In 2025, Hulse won the Entrepreneur of the Year Award in the Senior Leaders category for the Black British Business Awards, which recognises the exceptional performance of black professionals and entrepreneurs across the UK, as well as leaders from prestigious global brands such as JPMorganChase, Goldman Sachs, Sephora, Dentsu Creative, and LinkedIn. In the same year, her business, ScreenHits TV, won Business of the Year award at the annual Black Powerlist, which brings together the most influential figures in British business, sports and entertainment, including Chris Eubank, Vanessa Williams, Afua Kyei and Idris Elba - who all came together on the red carpet for an evening of elegance, pride and celebration.

== Activism and politics ==
Hulse has spoken about racism, inequality and the challenges women of colour face in the tech world when raising finance in opinion pieces and interviews.

On 30 November 2023, Hulse was selected to stand as the Conservative Party prospective parliamentary candidate for Bristol North East, a new seat created by recent boundary changes that brings part of Chris Skidmore's seat of Kingswood into Bristol North East and parts of Filton and Bradley Stoke, which currently sit within Conservative MP's Jack Lopresti's seat.

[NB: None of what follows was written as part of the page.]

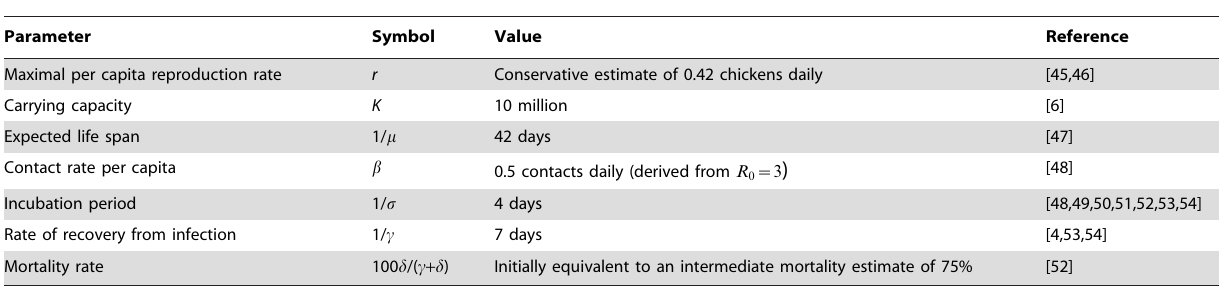
Parameter Symbol Value Maximal per capita reproduction rate r Conservative estimate of 0.42 chickens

She has spoken in support of affordable housing, in 2024 criticising the One Lockleaze development in Bristol, as unaffordable for local residents whose average household income is £27,600. In an interview with The Telegraph she argued that Bristol's house prices have risen by nearly ninety percent since 2014, the third highest such increase in the UK.

== Personal life ==
In 2017 she married George Richard Hulse, grandson of Sir Westrow Hamilton Hulse, 9th Baronet - whose family seat is Breamore House. The Hulse family has common origin with the Holles Earls of Clare. The wedding took place at St George's, Hanover Square, followed by a reception at Spencer House, Westminster, owned by the Spencer Family of the late Princess Diana.

In 2024, a portrait of Hulse was commissioned and painted by award-winning artist, Frances Bell. The portrait was exhibited at the 2025 Annual Exhibition of Royal Society of Portrait Painters at the Mall Galleries in London.

Hulse is involved with a number of charities and organisations in the United Kingdom and Kenya, where she supports youth programs that help to provide opportunities for disadvantage children. In 2024 she launched an initiative to bring 6 local communities together in Kenya for an annual Football tournament - which received positive feedback by the local government and community.

Hulse lives in London and the West Country with her husband and they have two daughters.